Catacumba de Santa Savinilla en Nepi: mil sepulcros en la toba y un fresco del siglo XIV
En Nepi (provincia de Viterbo), la catacumba de Santa Savinilla es una de los cementerios paleocristianos más monumentales del Lacio. Sus amplias galerías excavadas en la toba albergan más de mil sepulcros: tumbas de mesa, arcosolios, formae pavimentales y sencillos nichos. Su nombre deriva de la matrona Savinilla quien, según un documento medieval, recogió los cuerpos de los santos Tolomeo y Romano —martirizados, según la tradición, bajo Claudio el Gótico— para depositarlos en la cripta de su propiedad.

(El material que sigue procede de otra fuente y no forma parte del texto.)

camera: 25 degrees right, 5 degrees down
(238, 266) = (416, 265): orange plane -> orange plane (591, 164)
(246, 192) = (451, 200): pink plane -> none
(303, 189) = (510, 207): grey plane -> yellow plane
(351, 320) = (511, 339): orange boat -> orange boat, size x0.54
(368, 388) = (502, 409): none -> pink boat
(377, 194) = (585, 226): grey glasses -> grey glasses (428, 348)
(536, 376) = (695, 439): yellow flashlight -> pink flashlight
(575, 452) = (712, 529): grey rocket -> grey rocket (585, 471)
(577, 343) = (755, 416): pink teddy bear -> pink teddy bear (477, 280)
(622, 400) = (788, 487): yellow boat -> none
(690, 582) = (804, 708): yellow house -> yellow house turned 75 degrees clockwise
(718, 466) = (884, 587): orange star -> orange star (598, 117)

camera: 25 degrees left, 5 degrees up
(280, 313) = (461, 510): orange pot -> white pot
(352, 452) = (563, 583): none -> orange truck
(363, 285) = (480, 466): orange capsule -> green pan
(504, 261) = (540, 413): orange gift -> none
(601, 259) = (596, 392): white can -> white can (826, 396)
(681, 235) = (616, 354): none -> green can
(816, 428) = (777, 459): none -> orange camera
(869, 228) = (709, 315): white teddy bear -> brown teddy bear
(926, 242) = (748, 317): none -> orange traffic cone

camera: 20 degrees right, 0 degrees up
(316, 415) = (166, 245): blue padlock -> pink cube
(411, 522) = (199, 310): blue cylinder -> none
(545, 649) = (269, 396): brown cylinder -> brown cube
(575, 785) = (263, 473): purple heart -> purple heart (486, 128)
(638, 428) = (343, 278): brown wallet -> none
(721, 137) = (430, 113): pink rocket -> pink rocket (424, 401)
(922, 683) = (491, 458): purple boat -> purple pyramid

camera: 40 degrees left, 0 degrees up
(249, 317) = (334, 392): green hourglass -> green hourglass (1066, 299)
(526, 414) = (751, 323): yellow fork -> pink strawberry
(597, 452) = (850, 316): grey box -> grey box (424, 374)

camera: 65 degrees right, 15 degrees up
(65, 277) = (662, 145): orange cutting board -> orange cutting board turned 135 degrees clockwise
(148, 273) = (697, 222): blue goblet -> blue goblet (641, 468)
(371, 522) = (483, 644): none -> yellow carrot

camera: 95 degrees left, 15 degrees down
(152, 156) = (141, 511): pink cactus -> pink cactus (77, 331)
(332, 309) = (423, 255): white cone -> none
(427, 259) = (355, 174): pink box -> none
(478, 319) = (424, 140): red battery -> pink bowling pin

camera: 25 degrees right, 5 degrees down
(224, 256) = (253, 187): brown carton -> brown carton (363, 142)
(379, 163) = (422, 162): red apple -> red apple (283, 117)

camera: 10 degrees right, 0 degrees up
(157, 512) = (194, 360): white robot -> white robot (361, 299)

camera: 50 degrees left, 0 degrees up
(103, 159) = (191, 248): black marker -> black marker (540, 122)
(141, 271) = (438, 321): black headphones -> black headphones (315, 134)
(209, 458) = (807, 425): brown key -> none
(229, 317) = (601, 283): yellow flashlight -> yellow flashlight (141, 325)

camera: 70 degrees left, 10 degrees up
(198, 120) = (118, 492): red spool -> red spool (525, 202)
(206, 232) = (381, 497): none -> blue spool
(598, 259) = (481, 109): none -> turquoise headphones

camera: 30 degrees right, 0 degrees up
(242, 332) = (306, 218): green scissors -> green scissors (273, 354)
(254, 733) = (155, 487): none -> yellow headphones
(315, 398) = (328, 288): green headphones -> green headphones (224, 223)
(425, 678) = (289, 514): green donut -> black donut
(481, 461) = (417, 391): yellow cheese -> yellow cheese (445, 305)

Quién fue enterrado aquí y hasta cuándo
Las lucernas y los fragmentos pictóricos indican que el cementerio se utilizó desde el siglo IV hasta la primera mitad del siglo V. La tradición identifica una sepultura en arcosolio como la tumba de San Romano, debido a un fresco de principios del siglo XIV que reviste el intradós del arco: en la oscuridad de la galería se distinguen el Cristo bendiciendo, representado de medio cuerpo y, a los lados, los apóstoles Juan y Santiago el Mayor.
Un contexto poco común
Las catacumbas del Lacio no aparecieron hasta finales del siglo III. La de Nepi es de las pocas catacumbas de la región que aún pueden visitarse y conserva amplios tramos de las galerías originales.